Churchill’s words come true

Apropos of Mr Bhagwan Singh’s letter (Aug 25) in response to Mr H.K. Dua’s article “Fiftysix years after: The neglect of the other India continues” (August 15), he has aptly quoted the speech of Sir Winston Churchill in the British Parliament on the debate over the Bill granting independence to India. He ended with the note that India was being handed over to leaders who would prove to be just men of straw.

At that time, the whole of India was cut to the quick in indignation and anger at Churchill’s imperialistic phobia for India and its leadership. Now in hindsight it seems that Churchill was being prescient about the shape of things to come in India a few decades afterwards.

I think the following stanza from John Dryden’s “Absalom and Achitophel” written more than three centuries ago is equally contextual to the quality of bulk of our leadership.

A man so various, that he seem'd to be

Not one but all mankind’s epitome.

Stiff in opinion, always in the wrong;

Was everything by starts and nothing long:

But, in the course of one revolving moon,

Was chemist, fidler, statesman and buffoon.

R.C. KHANNA, Amritsar

An article of faith

Reference “Initiative on Pakistan remains in place” by Mr Inder Malhotra (Aug 21). It is not surprising or something that Prime Minister Atal Bihari Vajpayee, in his Independence Day address from Red Fort has “denounced all those who create divisions and spread disharmony between different communities.”
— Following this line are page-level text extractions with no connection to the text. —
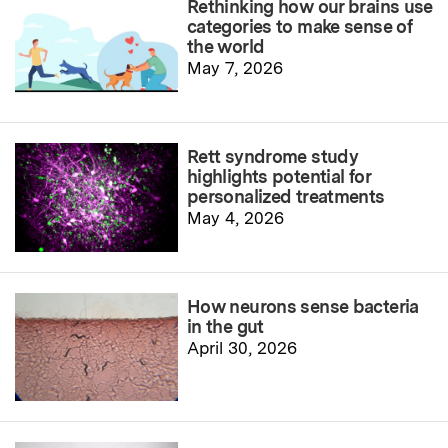
Rethinking how our brains use
categories to make sense of
the world
May 7, 2026
Rett syndrome study
highlights potential for
personalized treatments
May 4, 2026
How neurons sense bacteria
in the gut
April 30, 2026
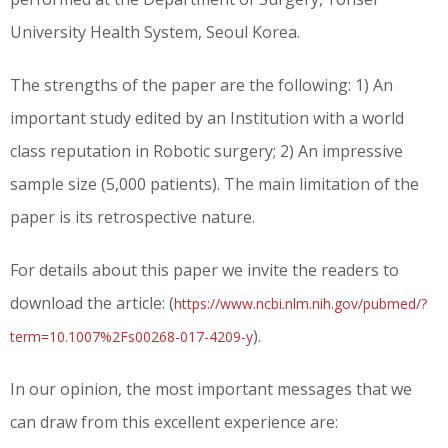
University Health System, Seoul Korea.
The strengths of the paper are the following: 1) An
important study edited by an Institution with a world
class reputation in Robotic surgery; 2) An impressive
sample size (5,000 patients). The main limitation of the
paper is its retrospective nature.
For details about this paper we invite the readers to
download the article: (
https://www.ncbi.nlm.nih.gov/pubmed/?
)
.
term=10.1007%2Fs00268-017-4209-y
In our opinion, the most important messages that we
can draw from this excellent experience are:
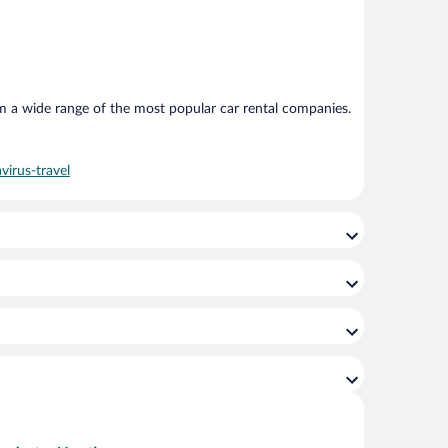
om a wide range of the most popular car rental companies.
virus-travel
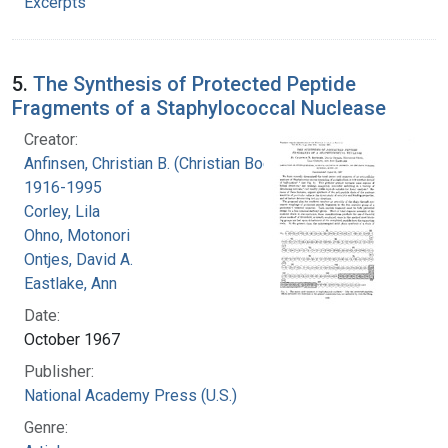
Excerpts
5.
The Synthesis of Protected Peptide
Fragments of a Staphylococcal Nuclease
Creator:
Anfinsen, Christian B. (Christian Boehmer),
1916-1995
Corley, Lila
Ohno, Motonori
Ontjes, David A.
Eastlake, Ann
Date:
October 1967
Publisher:
National Academy Press (U.S.)
Genre:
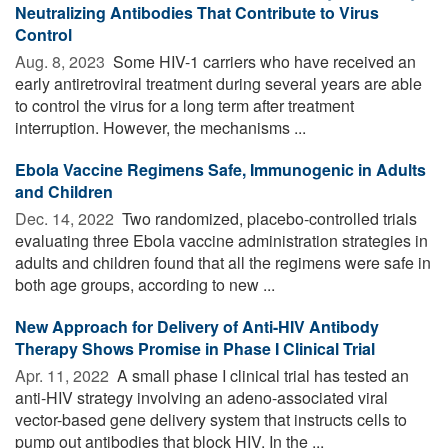
Neutralizing Antibodies That Contribute to Virus
Control
Aug. 8, 2023 
Some HIV-1 carriers who have received an
early antiretroviral treatment during several years are able
to control the virus for a long term after treatment
interruption. However, the mechanisms ...
Ebola Vaccine Regimens Safe, Immunogenic in Adults
and Children
Dec. 14, 2022 
Two randomized, placebo-controlled trials
evaluating three Ebola vaccine administration strategies in
adults and children found that all the regimens were safe in
both age groups, according to new ...
New Approach for Delivery of Anti-HIV Antibody
Therapy Shows Promise in Phase I Clinical Trial
Apr. 11, 2022 
A small phase I clinical trial has tested an
anti-HIV strategy involving an adeno-associated viral
vector-based gene delivery system that instructs cells to
pump out antibodies that block HIV. In the ...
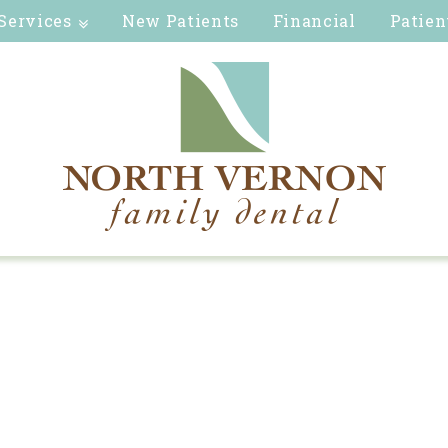
Services
New Patients
Financial
Patien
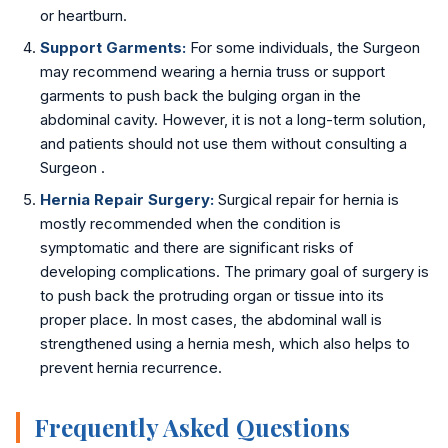
or heartburn.
Support Garments:
For some individuals, the Surgeon
may recommend wearing a hernia truss or support
garments to push back the bulging organ in the
abdominal cavity. However, it is not a long-term solution,
and patients should not use them without consulting a
Surgeon .
Hernia Repair Surgery:
Surgical repair for hernia is
mostly recommended when the condition is
symptomatic and there are significant risks of
developing complications. The primary goal of surgery is
to push back the protruding organ or tissue into its
proper place. In most cases, the abdominal wall is
strengthened using a hernia mesh, which also helps to
prevent hernia recurrence.
Frequently Asked Questions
Every swayam sevak has unity of the country as his article of faith. Since the “secularists” have their main motto, the division of the people into a majority and the minorities, they criticise the sublime RSS. The main as well as minor culprits in spreading communal hatred are the “secularists” themselves. The communal hatred has created a vote book for them. Hence they stick to it like a limpet.

Every patriotic and nationalist Indian is duty bound to contribute his or her mite to the construction of Ram Temple, a national aspiration.


What’s in a name

In his article “A church steeped in history” (August 12), Rahul Das mentions that at one time Ambala was spelt as ‘Umballa’. Similarly, ‘Delhi-Ambala Railway’ was abbreviated to ‘DAK’ but to ‘DUK’. To cite another example, the spelling adopted for Amritsar was ‘Umritsar’. Actually, the general practice at that time was to use ‘U’ instead of ‘A’ in such names, the letter ‘U’ representing the vowel as in words like ‘but’ or ‘hut’ in line with the local pronunciation. (The reason also was that the British particularly tended to pronounce ‘A’ as in ‘man’ or ‘van’ and so ‘U’ seemed more appropriate to them).

That, however, gave rise to another problem over a period for time: it was observed that the general tendency among the public was pronounce ‘U’ as in ‘put’ or ‘pull’ instead of as in ‘but’ or ‘hut’, and that pronunciation would obviously not do. Hence a switch back was made to the earlier discard namely ‘A’ which is now in use. The wheel of spelling has thus turned a full circle.